Normal_normal_handicap__rolstoel__kind__speciaal_onderwijs__beperking

Ieder jaar op 7 september is het de Dag van de ziekte van Duchenne. Op deze dag wordt aandacht gevraagd voor deze aangeboren en zeldzame ziekte, die bijna alleen onder jongens voorkomt. Duchenne wordt veroorzaakt door een verandering het erfelijk materiaal, waardoor het eiwit dystrofine ontbreekt. Vandaar ook dat er bij Duchenne ook over spierdystrofie wordt gesproken. Wat is nu eigenlijk het verloop van de ziekte en welke ontwikkelingen zijn er op wetenschappelijk gebied? 

Omdat Duchenne een aangeboren ziekte is, kunnen de eerste tekenen al snel zichtbaar zijn. Vaak gaat het dan om zwakkere spieren. Maar meestal komt de ziekte pas echt boven water als een kind de kleuterleeftijd heeft. Zo kan het zijn dat hij wat later dan zijn leeftijdsgenootjes begint met lopen en opstaan lastig vindt. Kuiten zijn soms dikker en de spieren de bovenbenen en -armen hebben minder kracht dan elders in het lichaam.

Duchenne is een progressieve ziekte, wat betekent dat de klachten met de loop der jaren erger worden. Spieren worden slapper en daardoor worden gewrichten stijf. Uiteindelijk worden ook de spieren die de ademhaling en het hart ondersteunen zwakker. Vaak is vanaf een jaar of 20 ondersteuning bij de ademhaling nodig. Veel kinderen met Duchenne zitten voor hun dertiende levensjaar al in een rolstoel.
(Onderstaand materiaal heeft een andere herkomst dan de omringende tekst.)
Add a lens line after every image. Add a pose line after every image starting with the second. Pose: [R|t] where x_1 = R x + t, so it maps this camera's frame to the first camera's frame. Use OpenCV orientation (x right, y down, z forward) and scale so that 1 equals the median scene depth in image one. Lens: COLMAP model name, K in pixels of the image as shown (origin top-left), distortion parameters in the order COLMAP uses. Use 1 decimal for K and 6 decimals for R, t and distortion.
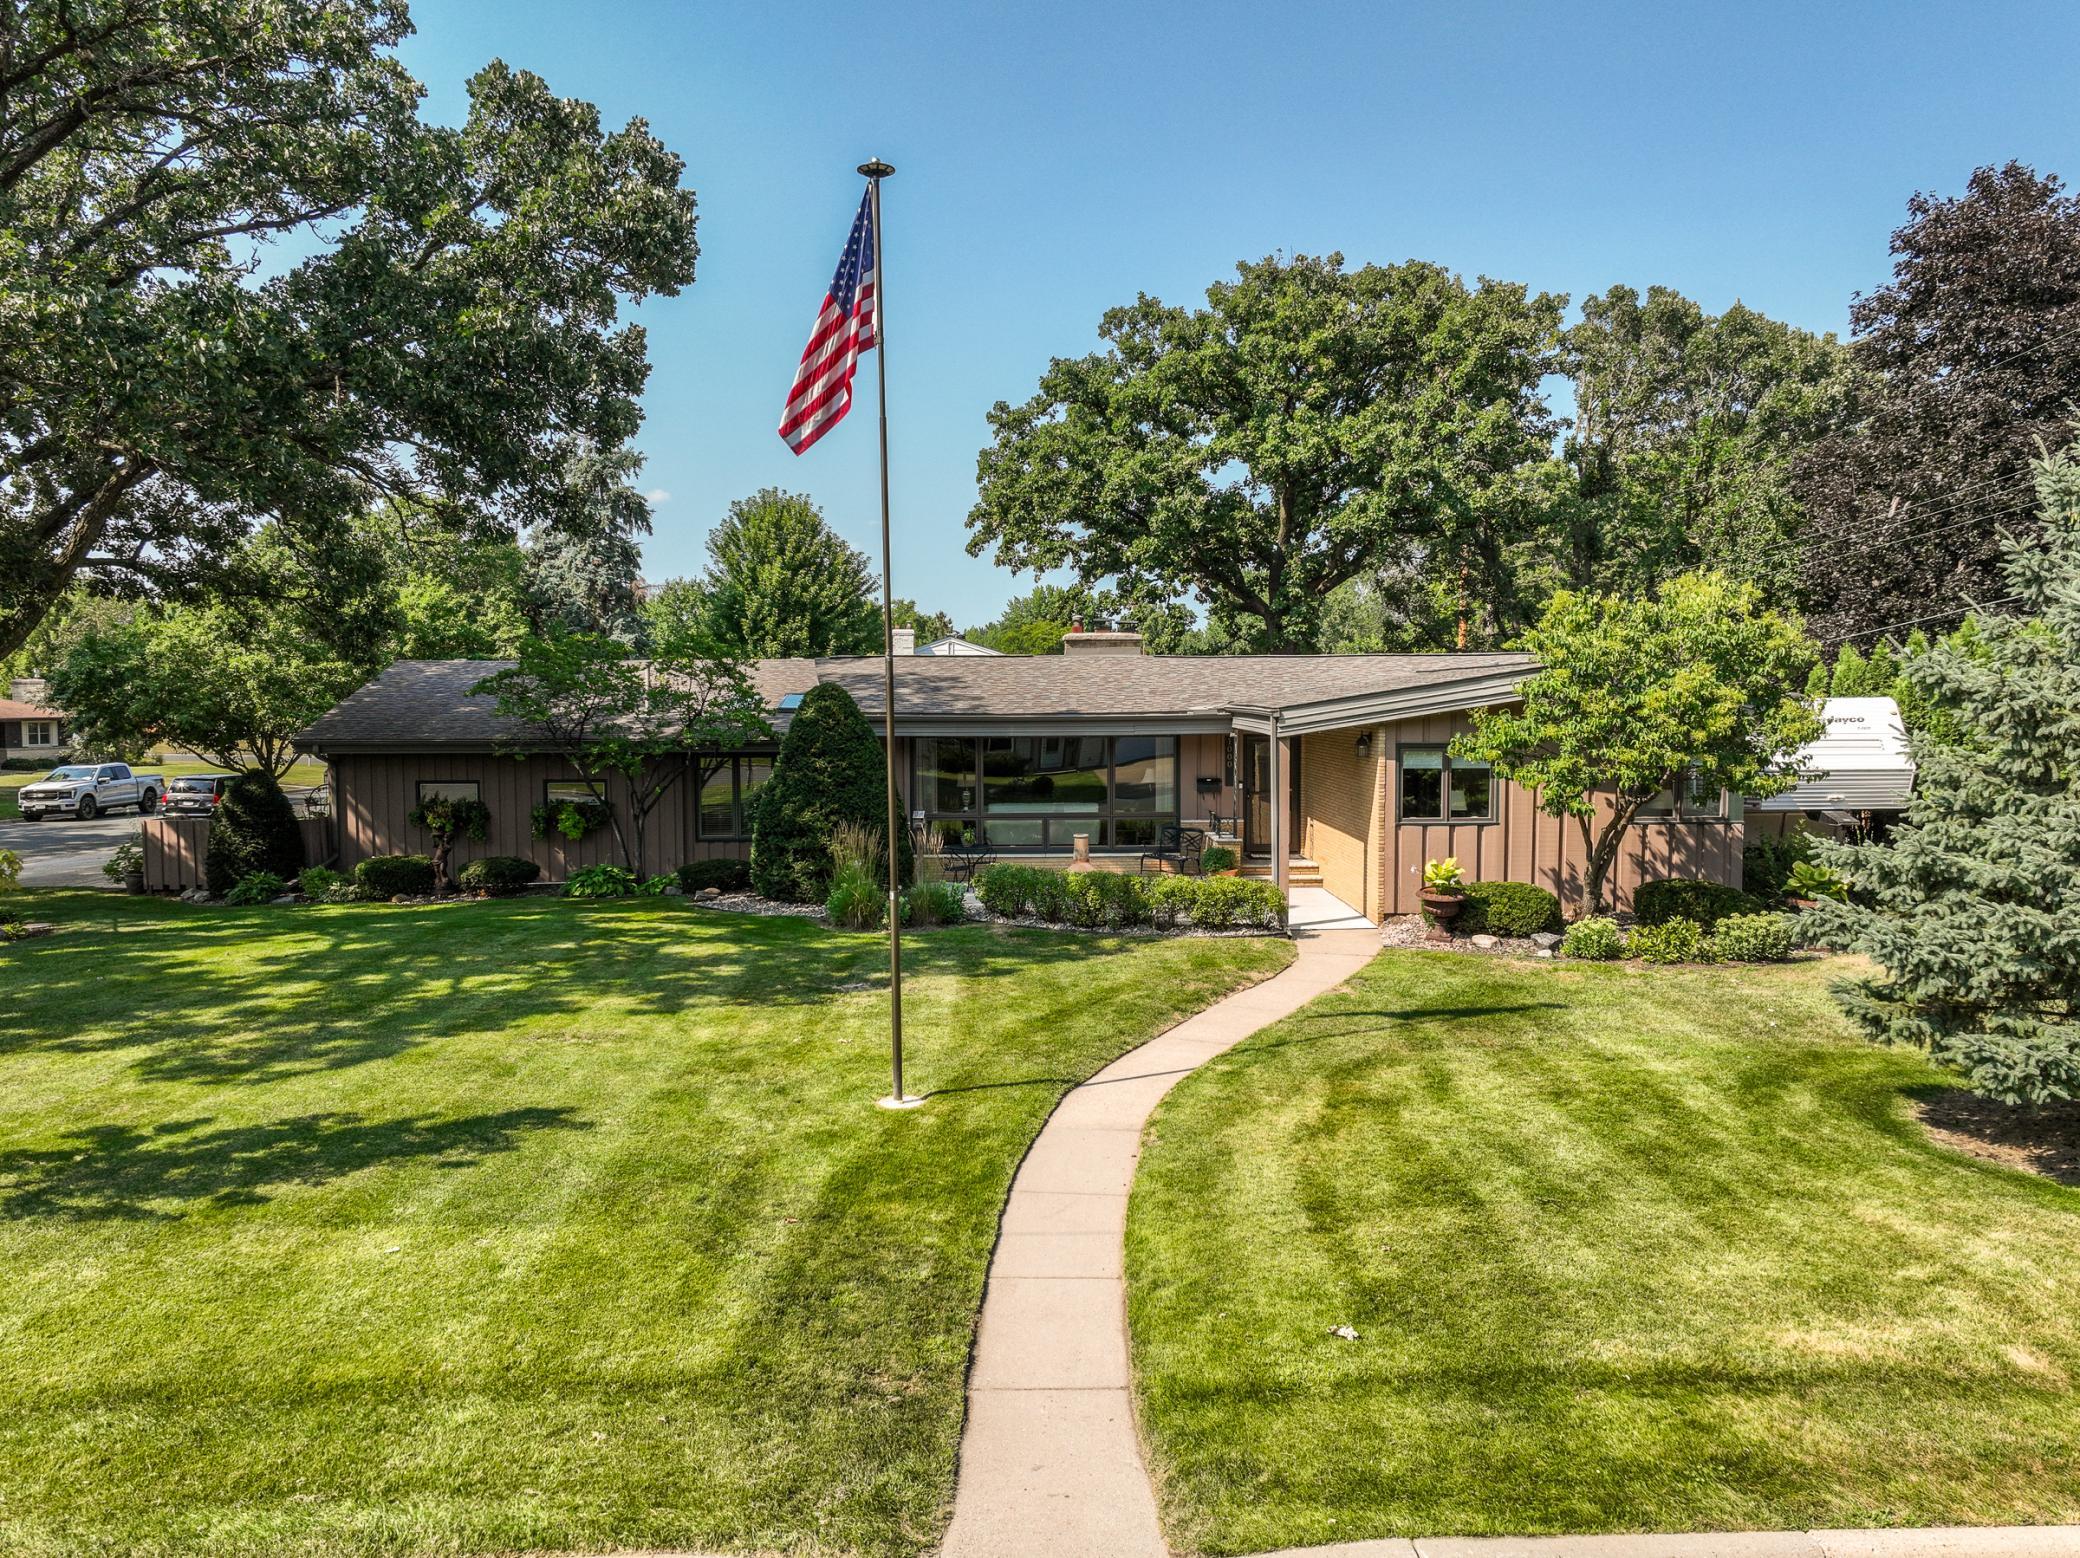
lens RADIAL K [[1479.2, 0, 1040.0], [0, 1479.2, 779.0], [0, 0, 1]] dist [-0.002814, 0.001847]
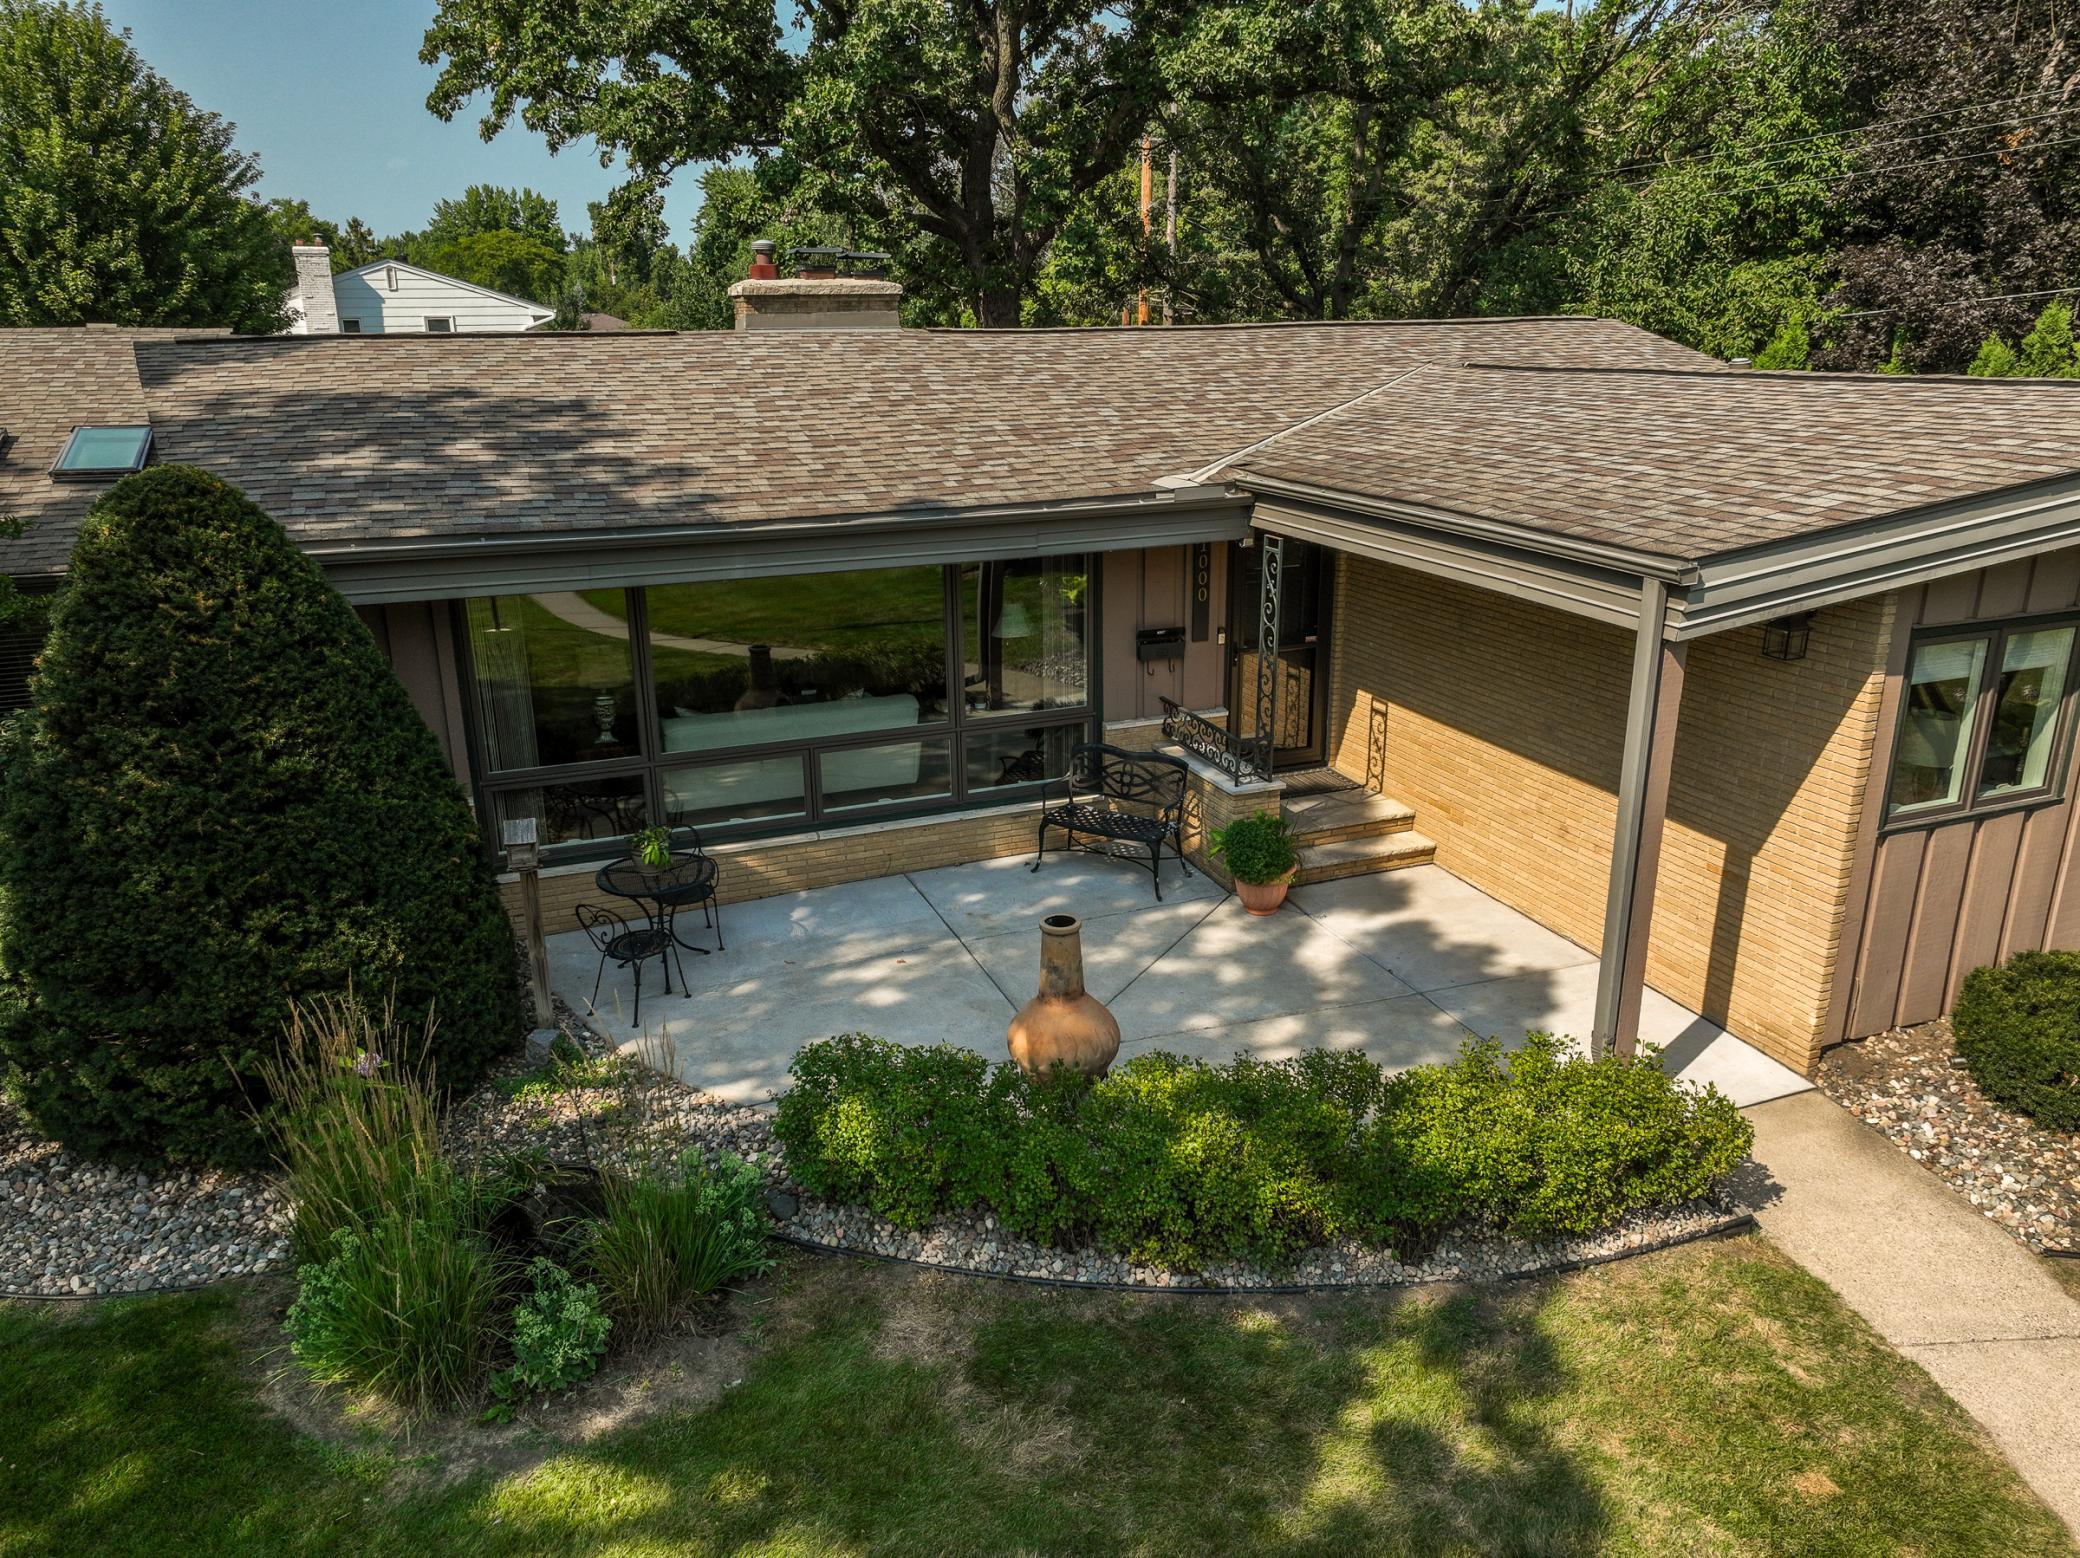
lens RADIAL K [[1479.2, 0, 1040.0], [0, 1479.2, 779.0], [0, 0, 1]] dist [-0.002814, 0.001847]
pose [[0.937365, -0.109075, 0.330830, -0.045121], [0.024863, 0.968240, 0.248782, -0.041538], [-0.347459, -0.224974, 0.910307, 0.352659]]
Hoe wordt Duchenne vastgesteld?

Vaak spreken de symptomen voor zich, en kan de ziekte ook snel worden vastgesteld door het verloop van de ziekte en de familiegeschiedenis. Is bekend dat Duchenne voorkomt in de familie, dan kunnen een neurologisch onderzoek en bloedtest uitwijzen of er inderdaad sprake is van de ziekte. Is familiariteit niet bekend, dan wordt een stukje spier uit het lijf gehaald en onder een microscoop gelegd. Vaak is hier al snel te zien dat er sprake is van afbraak van spiervezels en de aan- of afwezigheid van het eiwit dystrofine. Tot slot is er dan nog een dna-onderzoek dat een gen-afwijking kan achterhalen.

Wie tijdens de zwangerschap al wil weten of het ongeboren kindje een verhoogd risico op Duchenne heeft, kan hiervoor een vlokkentest doen. Deze vindt plaats tussen de tiende en dertiende week van de zwangerschap. Vastgesteld wordt of het om een mannelijk vruchtje gaat er of het dystrofine-gen een afwijking vertoont.

In België hebben onderzoekers net ontdekt dat de NIPT (Niet-Invasie Prenatale Test) mogelijk dna-afwijkingen bij de moeder kan aantonen, waardoor Duchenne in de toekomst misschien ook zo opgespoord kan worden. NIPT test nu alleen nog op Down, Patau en Edwards.

Ontstekingsremmende medicijnen

Patiënten met Duchenne moeten vaak ontstekingsremmende medicijnen (prednison) gebruiken die veel goeds brengen, maar soms ook zulke ernstige bijwerkingen veroorzaken dat de behandeling ermee niet door kan gaan. Gelukkig helpt prednison vaak bij het bewegen en worden spieren sterker. De ademhaling is beter en het hart functioneert er ook beter door. Scoliose (verkromming in de rug) is niet ongewoon bij patiënten met Duchenne, maar ook de ontwikkeling daarvan stagneert door prednison.

Helaas is de ziekte van Duchenne niet te genezen en is de behandeling ervan alleen gericht op een betere kwaliteit van leven. Er is onderzoek gaande naar exon skipping: een behandeling waarbij wordt gepoogd om binnen het grote gen een paar stukjes (ook bekend als exonen) over te slaan, ofwel skippen. “Daardoor kan het lichaam de boodschap van het dna wel lezen, waardoor er wat van het eiwit dystrofine wordt aangemaakt. In Nederland en België wordt het onderzoek via de universiteit van Leiden uitgevoerd”, aldus het Wilhelmina Kinderziekenhuis.